═════ Page excerpt

During this period of service, he had the King’s flock and along came some of the other Lamanites, and they scattered the King’s flock. The others who were also servants of the King helping Ammon were afraid that the King would kill them because the flock was lost.
However, Ammon saw this as a great opportunity to show them and the King the power of God. Ammon began to gather the flock together and had the other servants watch the flock while he went after the rest of them. Meanwhile The Lamanites began to continue to attack, but Ammon slung rocks at them and killed several of them. They began approaching Ammon with clubs trying to swing at him and kill him, but with each swing of the club Ammon cut off the arm with his sword.
The Lamanites finally left them alone. The servants picked up all of the arms and brought them to King Lamoni where they showed them and told the King all that had happened. They believed that Ammon might be the “Great Spirit” and they “knew” that Ammon could not be killed.
The King asked about this and offered to give all that he had if Ammon would tell him how he had such power. Ammon asked for one thing: for King Lamoni to believe Ammon’s words. The King Agreed.
Ammon then began to speak concerning what The Lamanites called “The Great Spirit” and explained that this was God. Thus he started with a common ground where he knew that Lamoni could relate. This was the beginning of the Ammon preaching the gospel to Lamoni. So we see the two principles in action: Friendship first. Secondly the common ground approach to teaching.
Of course this leads to many of the people being converted. They saw that Ammon had the power and authority of God and was able to teach and lead by The Spirit. Therefore The Spirit converted many. We can also learn from Ammon’s example of what he taught. He taught the basics of the gospel. He taught about the atonement and redemption. Upon hearing this word, the people and the King repented. (Alma 18:24–41).
Falling to The Earth and Back Again:
In Alma 18 verses 42 and 43, King Lamoni, due to his repentant heart, fell to the Earth as though he were dead. When the Queen discovers her husband, King Lamoni, appears to be dead, she seeks Ammon and she testifies that she knows that Ammon is a prophet of God, and therefore she would like Ammon to visit her husband.
Ammon tells her that her husband will rise the next day, and he asks her if she believes this. She says yes (Alma 19: 9). He then tells her that she has more faith than anyone amongst the Nephites. What a powerful thing to say, considering that at this time, the Nephites, for the most part, are a righteous people. Here she is the Queen of the Lamanites, “…ferocious people,” yet she is more faithful than the Nephites.
I think that verse 36 perfectly sums up the success as it begins with the phrase, “And thus the work of the Lord did commence among the Lamanites.” The verse continues, “thus the Lord did begin to pour out his Spirit upon them; and we see that his arm is extended to all people who will repent and believe on his name.”

══════════
═════ Dataset entries

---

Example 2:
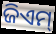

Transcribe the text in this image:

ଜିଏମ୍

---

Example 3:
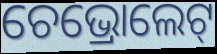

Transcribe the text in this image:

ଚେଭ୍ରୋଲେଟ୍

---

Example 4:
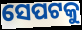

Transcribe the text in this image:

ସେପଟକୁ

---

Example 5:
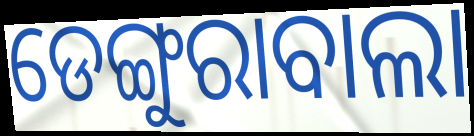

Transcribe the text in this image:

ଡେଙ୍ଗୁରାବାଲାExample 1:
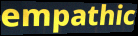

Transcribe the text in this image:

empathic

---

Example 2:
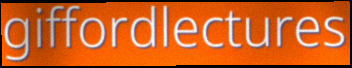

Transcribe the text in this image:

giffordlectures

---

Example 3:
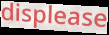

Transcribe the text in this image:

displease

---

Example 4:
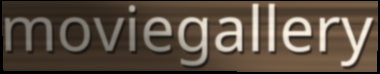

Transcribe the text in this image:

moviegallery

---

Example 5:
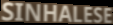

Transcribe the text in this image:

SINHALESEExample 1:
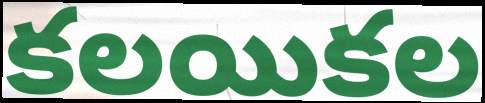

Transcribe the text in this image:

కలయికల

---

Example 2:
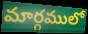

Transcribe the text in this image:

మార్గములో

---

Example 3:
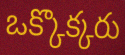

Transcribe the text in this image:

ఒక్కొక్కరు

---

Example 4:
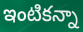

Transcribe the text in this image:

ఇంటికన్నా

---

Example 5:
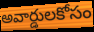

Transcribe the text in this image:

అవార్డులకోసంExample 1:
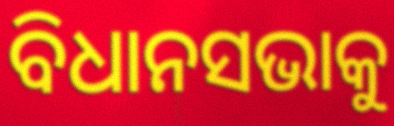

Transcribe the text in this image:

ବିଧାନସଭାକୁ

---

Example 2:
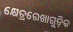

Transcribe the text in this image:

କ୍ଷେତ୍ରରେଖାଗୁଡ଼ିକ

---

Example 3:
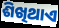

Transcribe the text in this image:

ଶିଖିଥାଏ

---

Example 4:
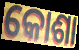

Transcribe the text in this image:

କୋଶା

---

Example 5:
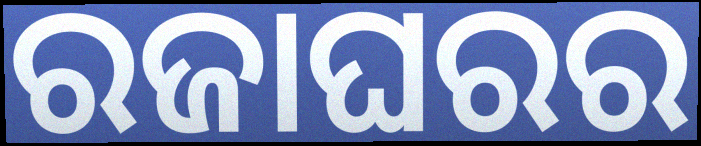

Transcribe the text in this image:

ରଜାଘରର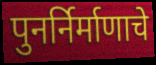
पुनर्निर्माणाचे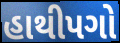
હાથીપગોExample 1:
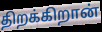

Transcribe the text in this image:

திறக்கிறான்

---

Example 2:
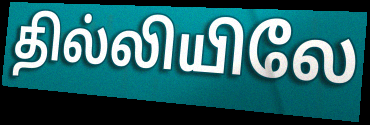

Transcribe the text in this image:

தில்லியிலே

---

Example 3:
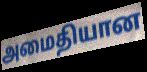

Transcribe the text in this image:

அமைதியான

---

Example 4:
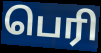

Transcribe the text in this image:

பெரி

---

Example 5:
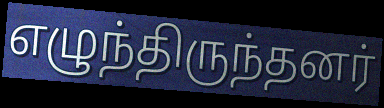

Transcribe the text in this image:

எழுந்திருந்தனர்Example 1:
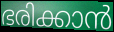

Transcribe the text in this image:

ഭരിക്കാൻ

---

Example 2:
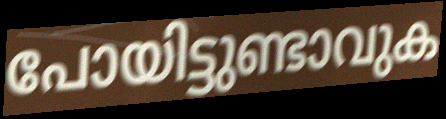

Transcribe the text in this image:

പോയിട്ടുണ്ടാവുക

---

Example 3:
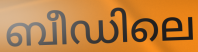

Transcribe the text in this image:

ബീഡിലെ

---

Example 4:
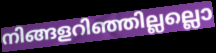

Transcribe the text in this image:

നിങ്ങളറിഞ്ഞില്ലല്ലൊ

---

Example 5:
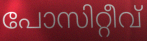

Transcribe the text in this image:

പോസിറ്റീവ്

══════════
═════ Dataset entries

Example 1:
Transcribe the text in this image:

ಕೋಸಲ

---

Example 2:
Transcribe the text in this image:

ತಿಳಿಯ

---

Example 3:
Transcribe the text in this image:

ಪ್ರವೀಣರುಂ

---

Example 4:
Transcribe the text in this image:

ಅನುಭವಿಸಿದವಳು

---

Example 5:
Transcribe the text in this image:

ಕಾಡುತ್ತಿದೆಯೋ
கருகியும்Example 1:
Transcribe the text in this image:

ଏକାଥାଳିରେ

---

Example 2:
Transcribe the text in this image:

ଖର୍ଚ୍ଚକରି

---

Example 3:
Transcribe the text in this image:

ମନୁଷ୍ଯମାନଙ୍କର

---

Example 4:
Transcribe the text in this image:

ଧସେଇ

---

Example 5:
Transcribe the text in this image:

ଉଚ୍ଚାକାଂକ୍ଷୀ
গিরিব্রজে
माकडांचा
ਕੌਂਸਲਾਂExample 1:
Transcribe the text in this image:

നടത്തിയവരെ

══════════

## What is being asked
Could you carry on the passage about Ammon and King Lamoni, starting right after its last sentence?

## Task answer
Meeting the King’s King:
Lamoni’s conversion ultimately led to the conversion of his father who was king over all the Lamanite Kingdoms. Lamoni was excited to spread the gospel. Meanwhile, the Lord told Ammon to go to Middoni where his brother Aaron was in prison along with a couple of other servants, Muloki and Ammah.
If you read the first 20 verses of Alma 20, you find that on the way to Middoni, Lamoni and Ammon come across Lamoni’s father who is quite upset that Lamoni is with a “Nephite, a child of a liar“. When Lamoni tries to explain, his Father threatens to kill him and even attempts to do so, but Ammon steps in a saves Lamoni’s life by telling Lamoni’s father that killing Lamoni would be shedding innocent blood. Lamoni’s father then tries to kill Ammon, but Ammon block his blows and hurts the Lamoni’s Father’s arm so that he cannot fight back.
Lamoni’s father pleads for his life. He offered Ammon half of his kingdom to spare his life, but Ammon just wanted to free his brother and friends from prison. He asked for that and for Lamoni to be left alone. This gesture touched Lamoni’s father (Alma 20:21–30).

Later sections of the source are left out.